#### [Activity]
Quote from the first line below through the line that contains "Page size: 1241x1754.", both included, and leave the pictures out.

Document layout analysis data:
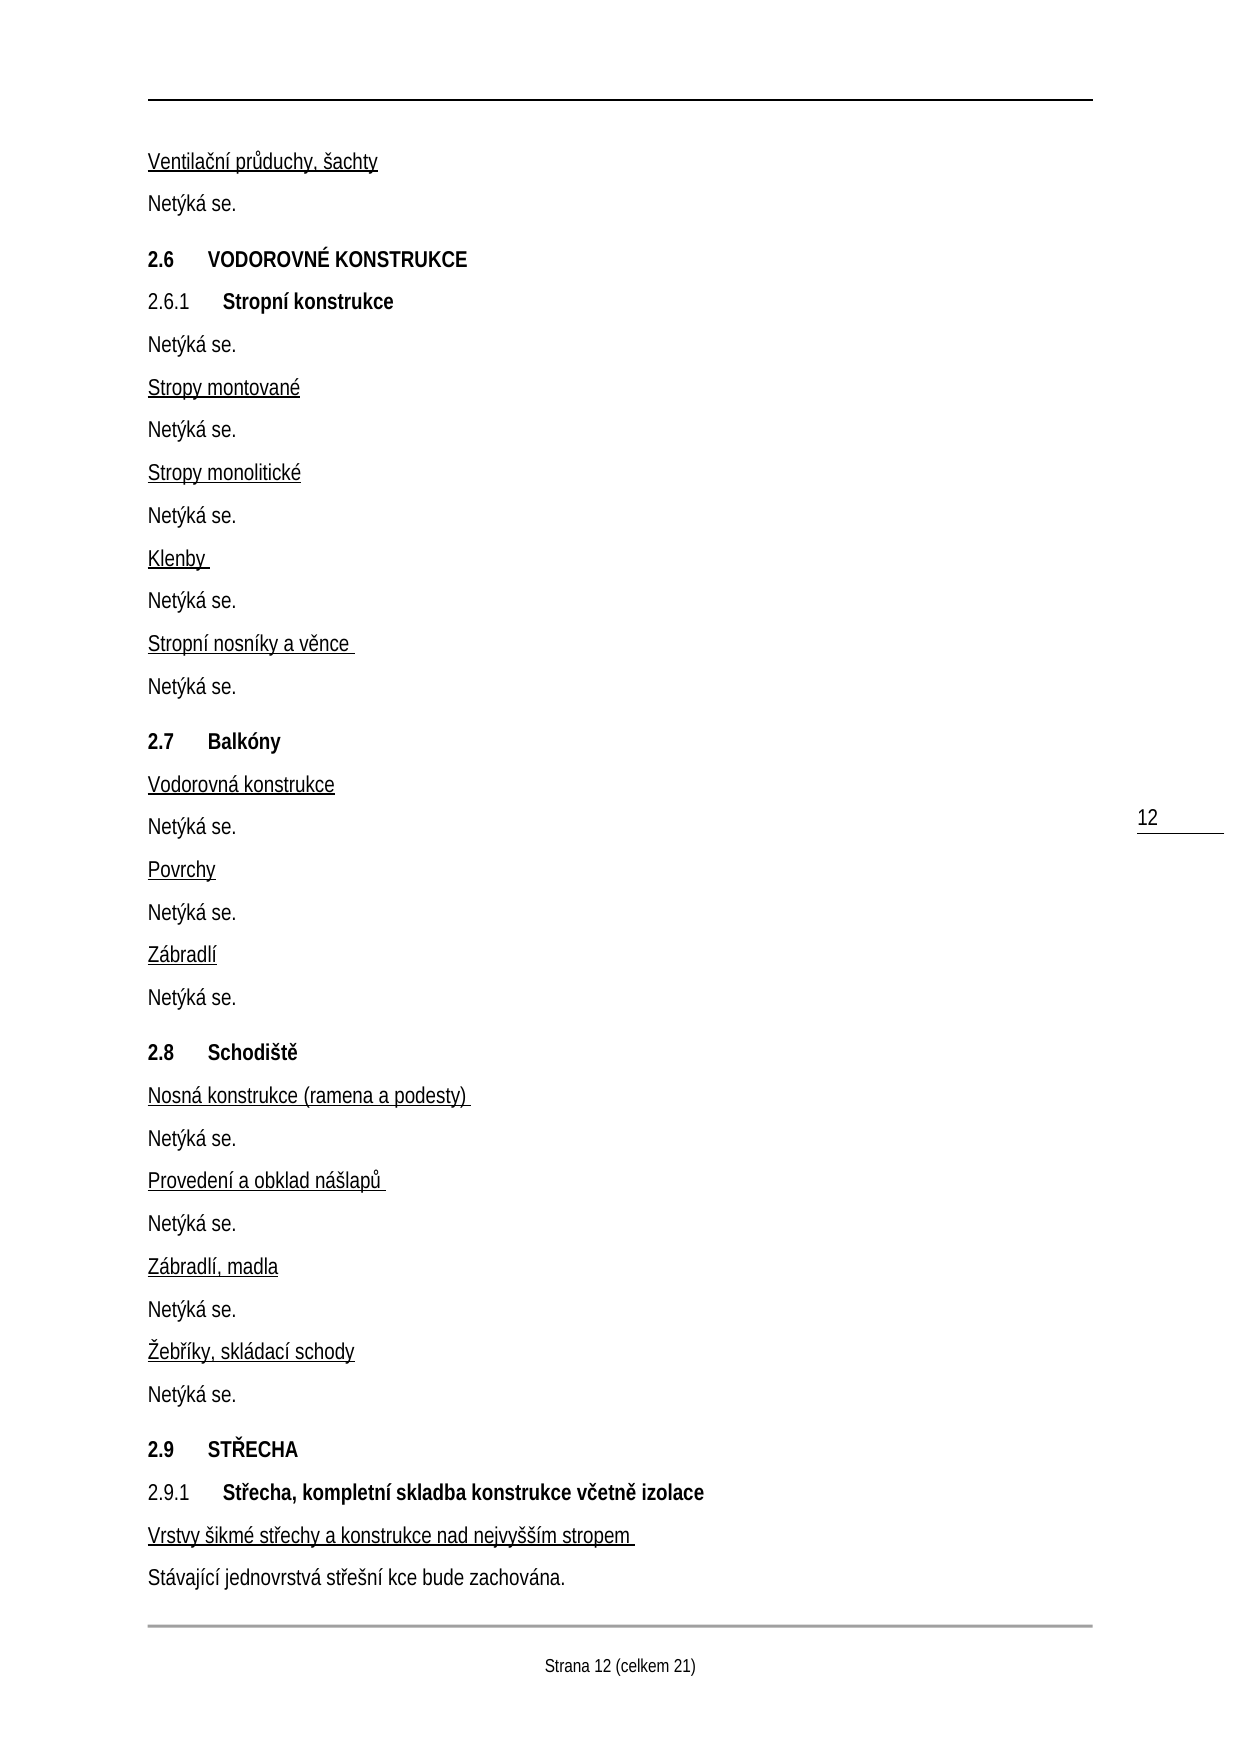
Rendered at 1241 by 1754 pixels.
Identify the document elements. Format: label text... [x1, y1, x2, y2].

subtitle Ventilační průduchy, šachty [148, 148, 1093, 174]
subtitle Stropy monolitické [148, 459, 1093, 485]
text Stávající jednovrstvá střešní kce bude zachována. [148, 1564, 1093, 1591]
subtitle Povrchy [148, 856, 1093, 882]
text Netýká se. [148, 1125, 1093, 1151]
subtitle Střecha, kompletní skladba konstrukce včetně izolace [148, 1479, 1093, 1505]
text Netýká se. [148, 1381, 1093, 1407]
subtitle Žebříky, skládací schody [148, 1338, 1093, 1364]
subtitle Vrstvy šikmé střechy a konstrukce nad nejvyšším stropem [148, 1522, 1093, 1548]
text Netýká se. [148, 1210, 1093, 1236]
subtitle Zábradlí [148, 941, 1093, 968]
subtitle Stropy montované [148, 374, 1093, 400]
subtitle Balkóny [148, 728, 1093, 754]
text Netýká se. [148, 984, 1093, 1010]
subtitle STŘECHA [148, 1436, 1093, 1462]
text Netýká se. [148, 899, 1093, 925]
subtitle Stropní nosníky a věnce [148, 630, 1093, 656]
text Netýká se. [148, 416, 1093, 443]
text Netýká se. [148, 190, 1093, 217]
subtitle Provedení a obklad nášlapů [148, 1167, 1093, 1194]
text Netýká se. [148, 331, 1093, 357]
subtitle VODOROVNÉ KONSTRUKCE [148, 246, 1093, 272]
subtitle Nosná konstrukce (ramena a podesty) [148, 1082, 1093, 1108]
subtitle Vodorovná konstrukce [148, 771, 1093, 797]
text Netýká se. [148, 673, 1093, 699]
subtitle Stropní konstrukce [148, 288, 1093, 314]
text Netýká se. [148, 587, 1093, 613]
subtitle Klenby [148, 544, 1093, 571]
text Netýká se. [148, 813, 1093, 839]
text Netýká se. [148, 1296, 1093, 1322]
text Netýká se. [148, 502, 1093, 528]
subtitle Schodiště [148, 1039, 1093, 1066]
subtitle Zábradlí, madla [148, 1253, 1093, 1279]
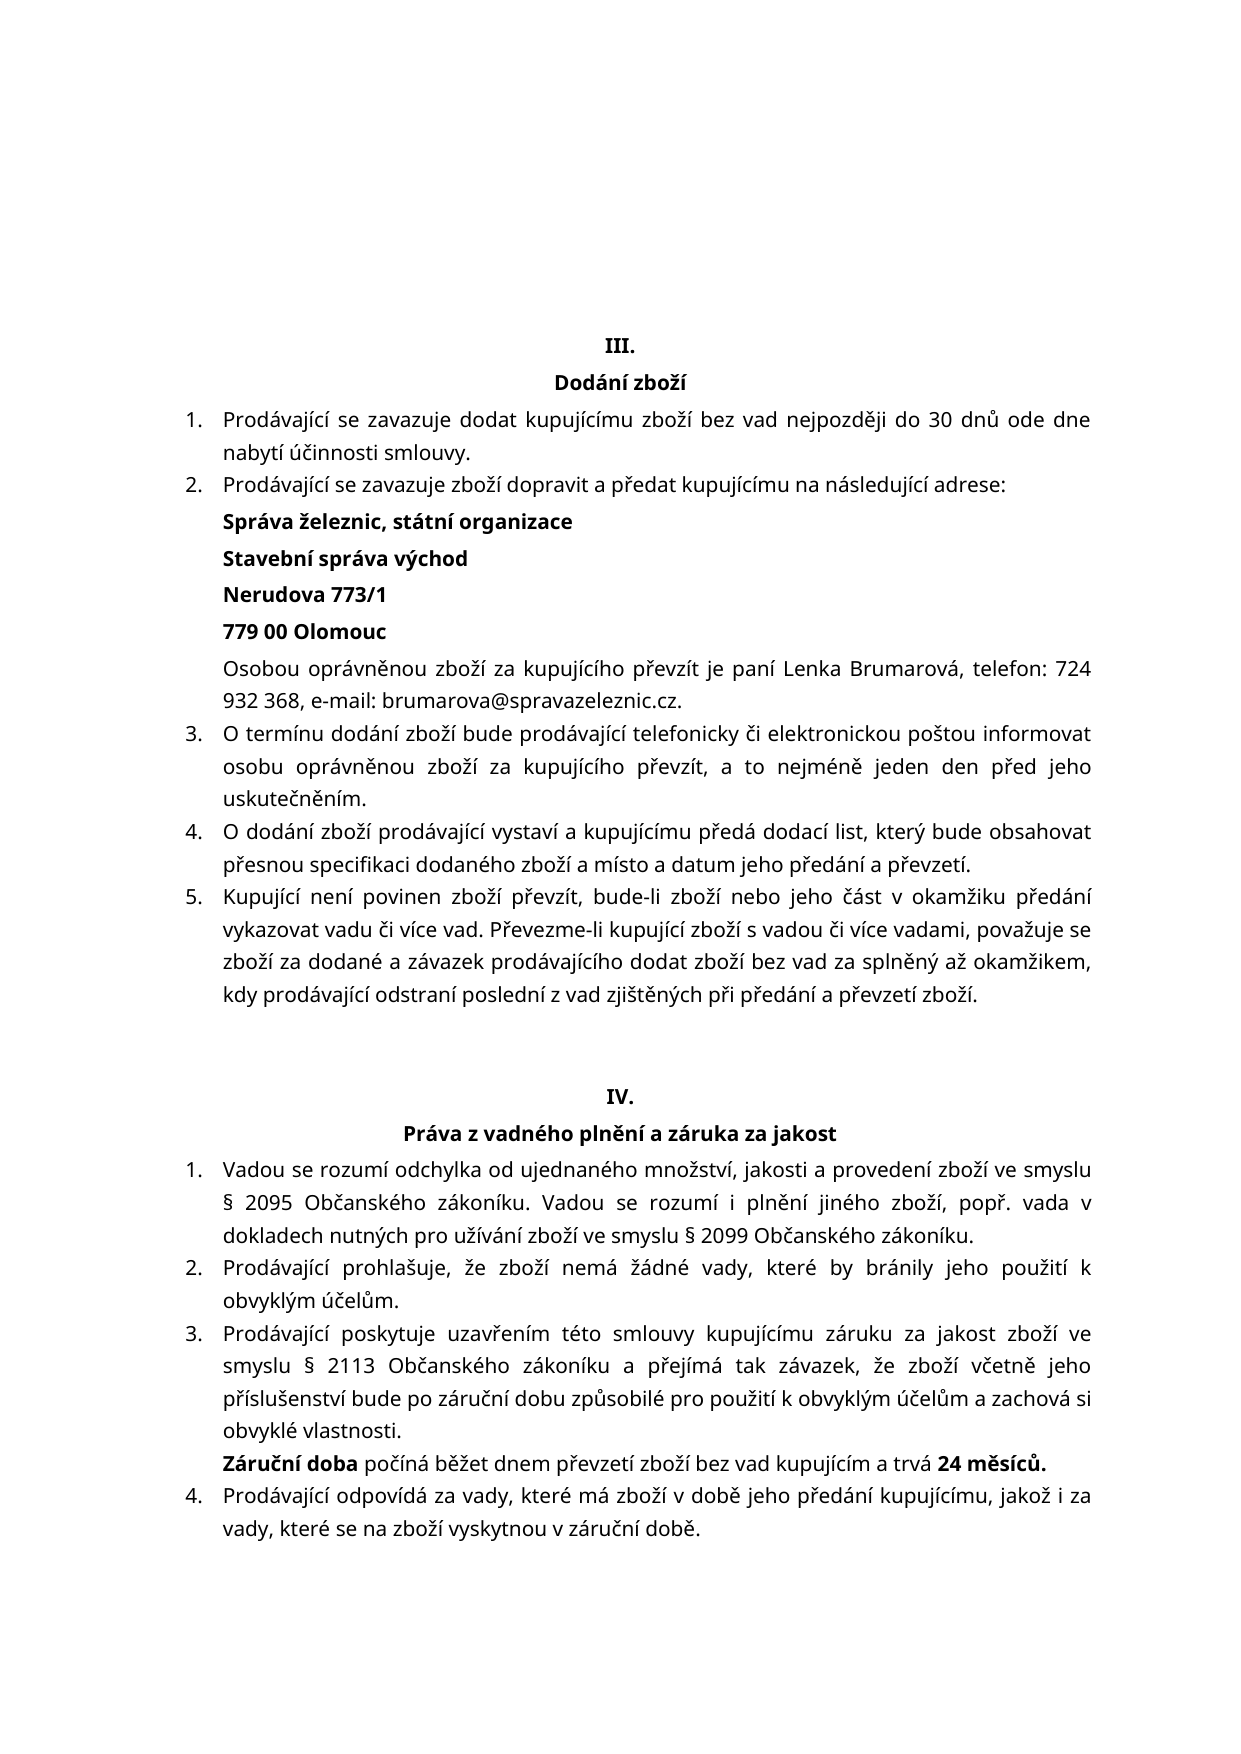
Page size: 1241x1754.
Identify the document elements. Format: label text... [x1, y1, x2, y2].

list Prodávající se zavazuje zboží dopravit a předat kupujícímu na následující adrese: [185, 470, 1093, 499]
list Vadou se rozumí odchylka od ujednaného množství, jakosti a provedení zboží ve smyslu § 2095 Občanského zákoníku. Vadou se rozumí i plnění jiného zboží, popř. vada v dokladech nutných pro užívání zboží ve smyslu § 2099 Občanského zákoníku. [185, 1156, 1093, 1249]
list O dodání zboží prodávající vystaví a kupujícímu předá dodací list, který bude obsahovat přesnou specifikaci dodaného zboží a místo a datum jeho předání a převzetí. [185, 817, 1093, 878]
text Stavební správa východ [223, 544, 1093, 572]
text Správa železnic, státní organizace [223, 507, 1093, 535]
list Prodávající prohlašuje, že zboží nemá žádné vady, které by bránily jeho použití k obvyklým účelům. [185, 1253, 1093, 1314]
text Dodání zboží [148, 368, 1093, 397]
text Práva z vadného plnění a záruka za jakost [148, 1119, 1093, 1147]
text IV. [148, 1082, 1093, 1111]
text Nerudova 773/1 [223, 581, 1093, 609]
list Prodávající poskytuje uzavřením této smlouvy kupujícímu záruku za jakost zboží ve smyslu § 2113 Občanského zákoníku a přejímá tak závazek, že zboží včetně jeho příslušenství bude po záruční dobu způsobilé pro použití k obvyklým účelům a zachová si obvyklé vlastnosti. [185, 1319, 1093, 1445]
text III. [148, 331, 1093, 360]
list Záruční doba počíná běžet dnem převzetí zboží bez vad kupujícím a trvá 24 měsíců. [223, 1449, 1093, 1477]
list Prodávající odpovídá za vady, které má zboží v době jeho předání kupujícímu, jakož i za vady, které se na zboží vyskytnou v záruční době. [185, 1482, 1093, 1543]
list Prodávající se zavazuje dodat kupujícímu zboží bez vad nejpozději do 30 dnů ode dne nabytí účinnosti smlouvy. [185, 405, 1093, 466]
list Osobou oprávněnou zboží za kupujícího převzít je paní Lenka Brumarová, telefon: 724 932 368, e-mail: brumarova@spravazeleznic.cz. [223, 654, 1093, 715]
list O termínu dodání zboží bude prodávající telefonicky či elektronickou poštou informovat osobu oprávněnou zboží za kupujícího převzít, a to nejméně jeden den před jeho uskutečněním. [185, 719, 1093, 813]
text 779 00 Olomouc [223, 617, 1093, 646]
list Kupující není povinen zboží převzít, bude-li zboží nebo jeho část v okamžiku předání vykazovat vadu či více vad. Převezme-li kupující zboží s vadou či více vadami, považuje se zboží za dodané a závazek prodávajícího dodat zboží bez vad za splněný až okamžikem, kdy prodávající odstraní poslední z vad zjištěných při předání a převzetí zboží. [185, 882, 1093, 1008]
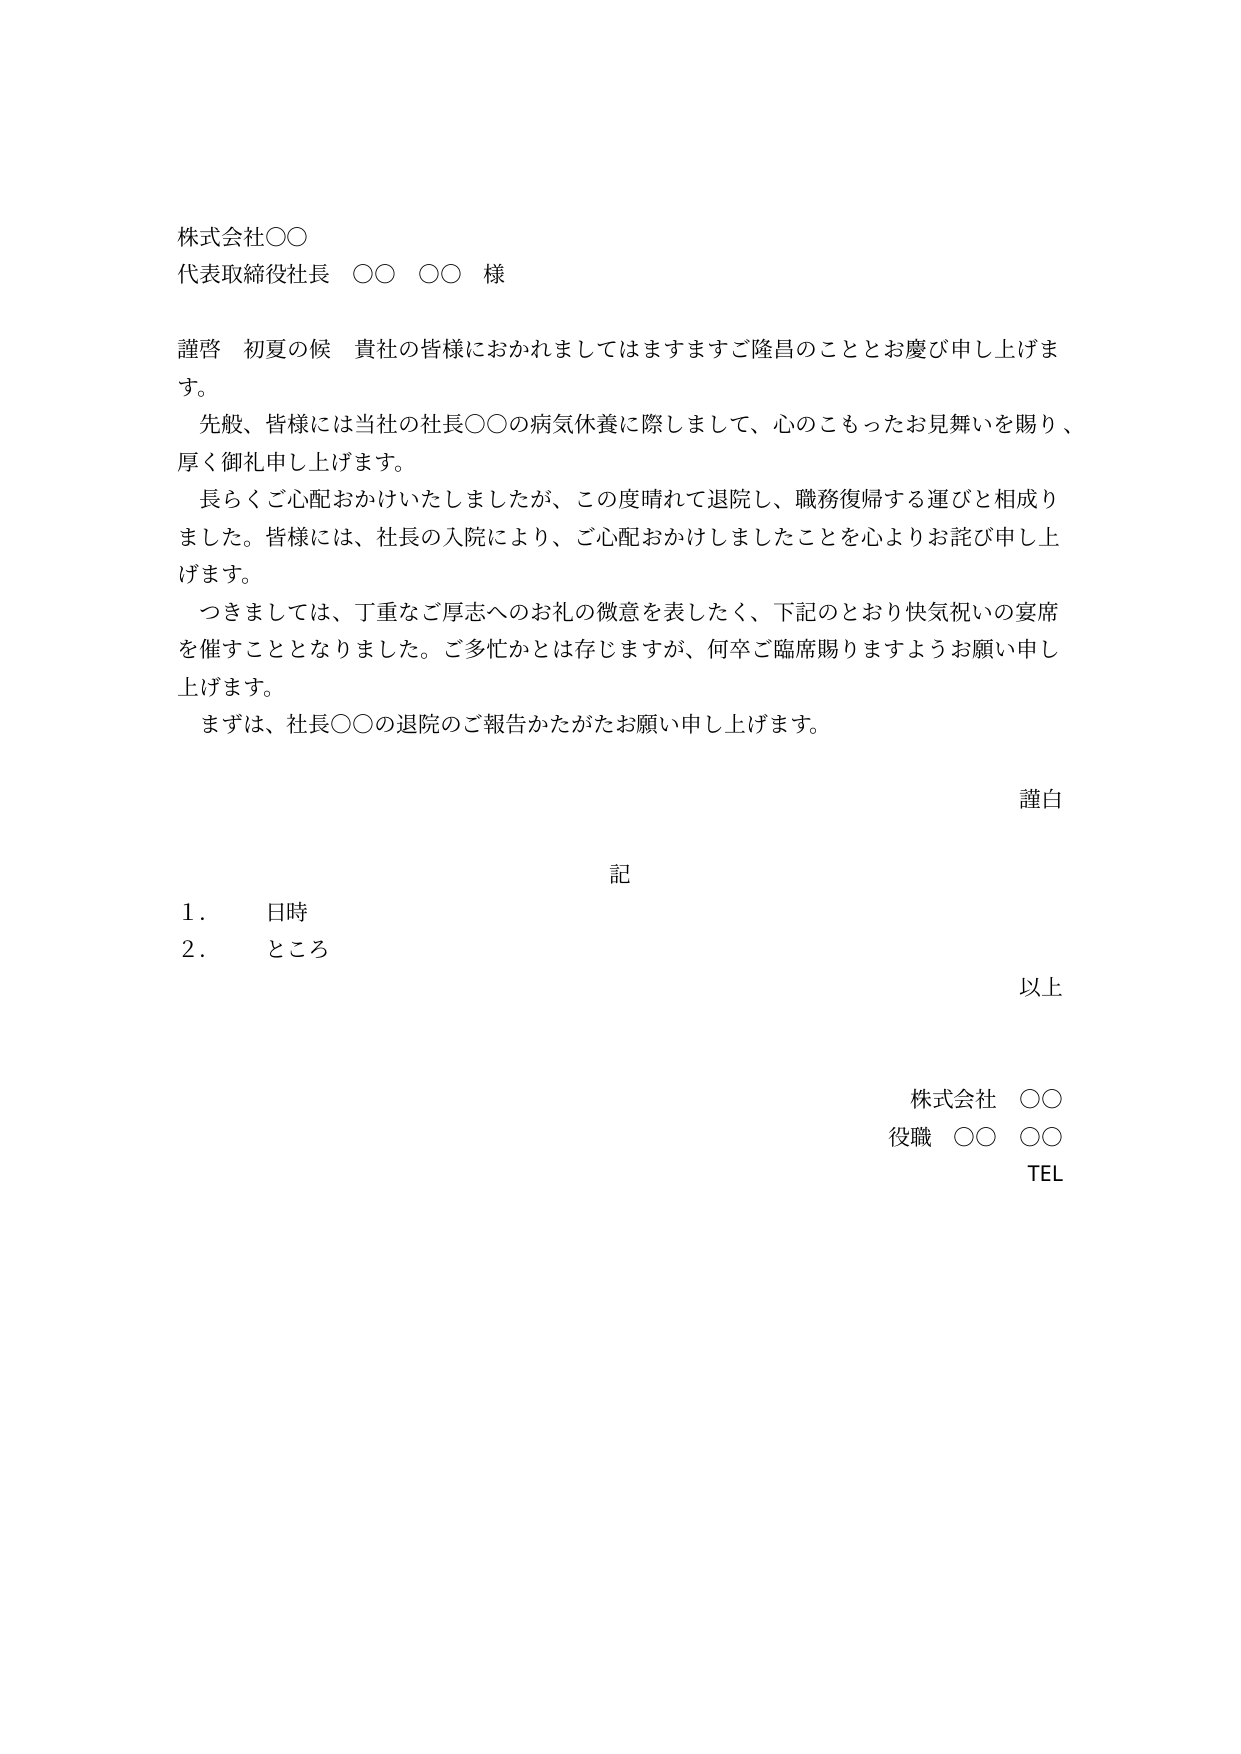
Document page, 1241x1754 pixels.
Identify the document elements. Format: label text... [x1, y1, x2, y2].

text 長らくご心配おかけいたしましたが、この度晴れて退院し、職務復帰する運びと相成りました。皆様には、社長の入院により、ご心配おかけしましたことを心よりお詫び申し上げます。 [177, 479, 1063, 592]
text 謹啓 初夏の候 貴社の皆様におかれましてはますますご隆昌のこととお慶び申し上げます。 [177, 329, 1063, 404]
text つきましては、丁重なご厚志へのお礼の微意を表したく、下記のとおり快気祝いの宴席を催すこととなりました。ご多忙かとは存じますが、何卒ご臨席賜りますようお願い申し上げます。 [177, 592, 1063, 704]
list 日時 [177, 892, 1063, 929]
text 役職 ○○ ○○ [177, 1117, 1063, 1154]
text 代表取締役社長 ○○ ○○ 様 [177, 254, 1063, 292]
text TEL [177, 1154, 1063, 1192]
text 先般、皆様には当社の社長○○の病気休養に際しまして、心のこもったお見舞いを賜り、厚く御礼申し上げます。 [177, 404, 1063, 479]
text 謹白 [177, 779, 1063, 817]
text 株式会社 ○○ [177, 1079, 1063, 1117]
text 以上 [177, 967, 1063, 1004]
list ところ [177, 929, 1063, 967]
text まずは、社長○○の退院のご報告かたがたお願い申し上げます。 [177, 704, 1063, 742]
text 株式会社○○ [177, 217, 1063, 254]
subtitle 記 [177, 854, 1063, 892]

#### [Problem solution]
Rendered at 1241 by 1754 pixels.
Identify the document elements. Format: label text... [x1, y1, x2, y2].

subtitle Ventilační průduchy, šachty [148, 148, 1093, 174]
subtitle Stropy monolitické [148, 459, 1093, 485]
text Stávající jednovrstvá střešní kce bude zachována. [148, 1564, 1093, 1591]
subtitle Povrchy [148, 856, 1093, 882]
text Netýká se. [148, 1125, 1093, 1151]
subtitle Střecha, kompletní skladba konstrukce včetně izolace [148, 1479, 1093, 1505]
text Netýká se. [148, 1381, 1093, 1407]
subtitle Žebříky, skládací schody [148, 1338, 1093, 1364]
subtitle Vrstvy šikmé střechy a konstrukce nad nejvyšším stropem [148, 1522, 1093, 1548]
text Netýká se. [148, 1210, 1093, 1236]
subtitle Zábradlí [148, 941, 1093, 968]
subtitle Stropy montované [148, 374, 1093, 400]
subtitle Balkóny [148, 728, 1093, 754]
text Netýká se. [148, 984, 1093, 1010]
subtitle STŘECHA [148, 1436, 1093, 1462]
text Netýká se. [148, 899, 1093, 925]
subtitle Stropní nosníky a věnce [148, 630, 1093, 656]
text Netýká se. [148, 416, 1093, 443]
text Netýká se. [148, 190, 1093, 217]
subtitle Provedení a obklad nášlapů [148, 1167, 1093, 1194]
text Netýká se. [148, 331, 1093, 357]
subtitle VODOROVNÉ KONSTRUKCE [148, 246, 1093, 272]
subtitle Nosná konstrukce (ramena a podesty) [148, 1082, 1093, 1108]
subtitle Vodorovná konstrukce [148, 771, 1093, 797]
text Netýká se. [148, 673, 1093, 699]
subtitle Stropní konstrukce [148, 288, 1093, 314]
text Netýká se. [148, 587, 1093, 613]
subtitle Klenby [148, 544, 1093, 571]
text Netýká se. [148, 813, 1093, 839]
text Netýká se. [148, 1296, 1093, 1322]
text Netýká se. [148, 502, 1093, 528]
subtitle Schodiště [148, 1039, 1093, 1066]
subtitle Zábradlí, madla [148, 1253, 1093, 1279]
Page size: 1241x1754.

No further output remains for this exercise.